The report makes 27 recommendations for reform, with a number designed to improve the rules of evidence in sexual and family violence cases, while at the same time ensuring defendants' rights to a fair trial are preserved.

These recommendations include:

  • In sexual cases, there should be tighter controls on admitting evidence of the complainant’s previous sexual experience with the defendant and evidence of the complainant’s sexual disposition.
  • In family violence cases, complainants should be entitled to record their evidence (including evidence-in-chief and cross-examination) in advance of the trial and have the video played at the hearing.
  • Prosecutors should make reasonable efforts to ensure family violence complainants are informed about the various ways of giving evidence and ascertain the complainant’s views on their preferred mode of evidence.
  • Judges should be required to intervene when they consider questioning of a witness is unacceptable.
  • Judicial directions should be developed to address myths and misconceptions that jurors might hold about sexual and family violence.

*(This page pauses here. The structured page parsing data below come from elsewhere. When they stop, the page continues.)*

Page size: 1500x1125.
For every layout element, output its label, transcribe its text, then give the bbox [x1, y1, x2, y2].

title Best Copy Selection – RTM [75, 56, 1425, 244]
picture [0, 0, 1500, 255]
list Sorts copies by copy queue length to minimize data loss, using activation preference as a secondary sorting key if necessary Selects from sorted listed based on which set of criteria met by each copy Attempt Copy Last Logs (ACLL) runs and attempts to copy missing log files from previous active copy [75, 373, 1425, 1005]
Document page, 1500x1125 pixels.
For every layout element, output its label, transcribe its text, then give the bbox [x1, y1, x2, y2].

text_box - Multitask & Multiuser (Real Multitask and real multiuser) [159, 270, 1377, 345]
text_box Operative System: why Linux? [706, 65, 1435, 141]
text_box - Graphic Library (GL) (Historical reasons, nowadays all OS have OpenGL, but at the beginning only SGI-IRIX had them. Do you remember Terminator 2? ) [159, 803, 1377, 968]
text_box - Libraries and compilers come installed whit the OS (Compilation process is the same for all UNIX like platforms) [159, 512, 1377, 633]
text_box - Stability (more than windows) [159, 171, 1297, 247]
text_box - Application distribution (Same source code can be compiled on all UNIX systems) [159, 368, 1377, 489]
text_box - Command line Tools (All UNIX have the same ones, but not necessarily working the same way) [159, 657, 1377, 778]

The Commission also recommends a new provision to clarify that a court may regulate its procedures for giving evidence in a manner that recognises tikanga Māori.

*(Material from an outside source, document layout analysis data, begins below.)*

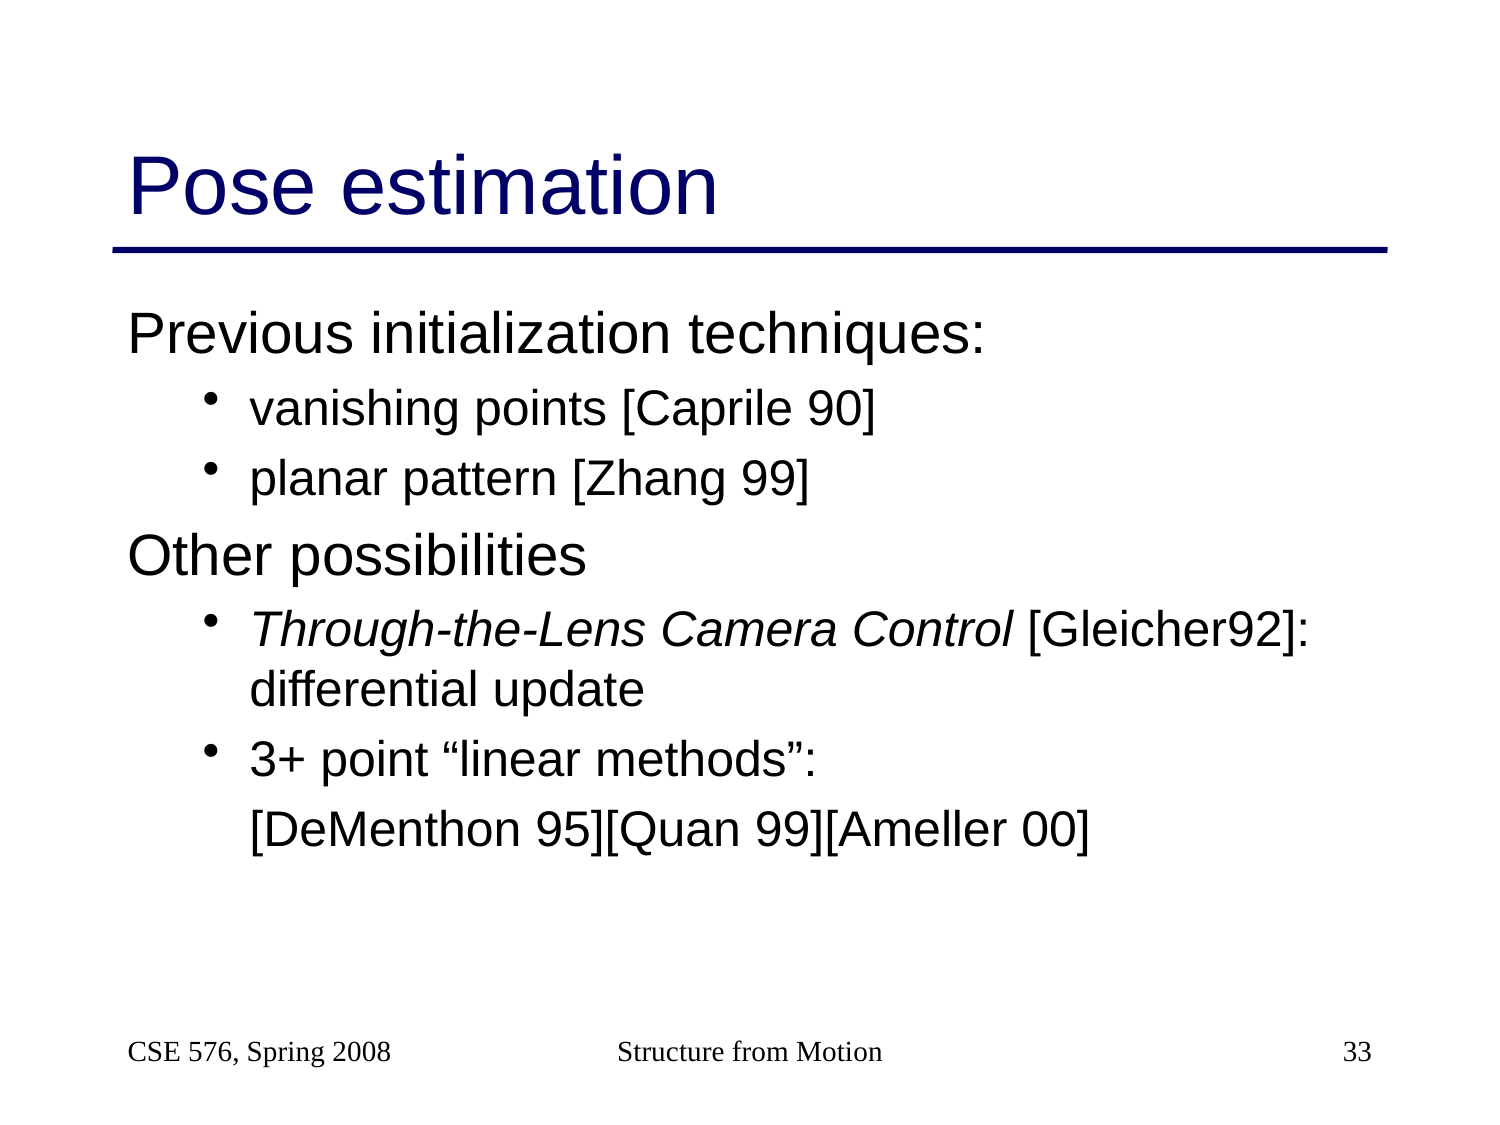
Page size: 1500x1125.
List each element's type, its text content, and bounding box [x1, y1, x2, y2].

title Pose estimation [112, 99, 1388, 263]
footer Structure from Motion [450, 1025, 1050, 1100]
slide_number CSE 576, Spring 2008 [112, 1025, 425, 1100]
list Previous initialization techniques: vanishing points [Caprile 90] planar pattern [Zhang 99] Other possibilities Through-the-Lens Camera Control [Gleicher92]: differential update 3+ point “linear methods”: [DeMenthon 95][Quan 99][Ameller 00] [112, 287, 1388, 1000]
slide_number 33 [1074, 1025, 1388, 1100]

It says that while some judges already take steps to recognise tikanga where appropriate, for example by allowing karakia to be given when evidence is of a sensitive nature, the Commission considers an express provision would encourage more consistent consideration of tikanga when evidence is given.

The review also includes a number of recommendations to respond to practical problems with the operation of the Act. These include:

  • Evidence of a conviction should be admissible as presumptive proof (rather than conclusive proof) that the person convicted committed the offence.
  • The Act should clarify that judges may not draw an adverse inference of guilt from a defendant’s pre-trial silence.
  • The restrictions on defence counsel access to video interviews of complainants in sexual and violent cases should be removed from the Act.
  • Expert witnesses should be required to comply with a code of conduct when giving evidence in criminal proceedings (as they are required to do in civil proceedings).
  • A statement made by a defendant in furtherance of a conspiracy or joint enterprise should be admissible against a co-defendant, regardless of whether the statement is hearsay.
  • The Evidence Regulations 2007 should be the subject of a separate review.

The report includes an Evidence Amendment Bill, which reflects the Commission’s recommendations requiring legislative amendment.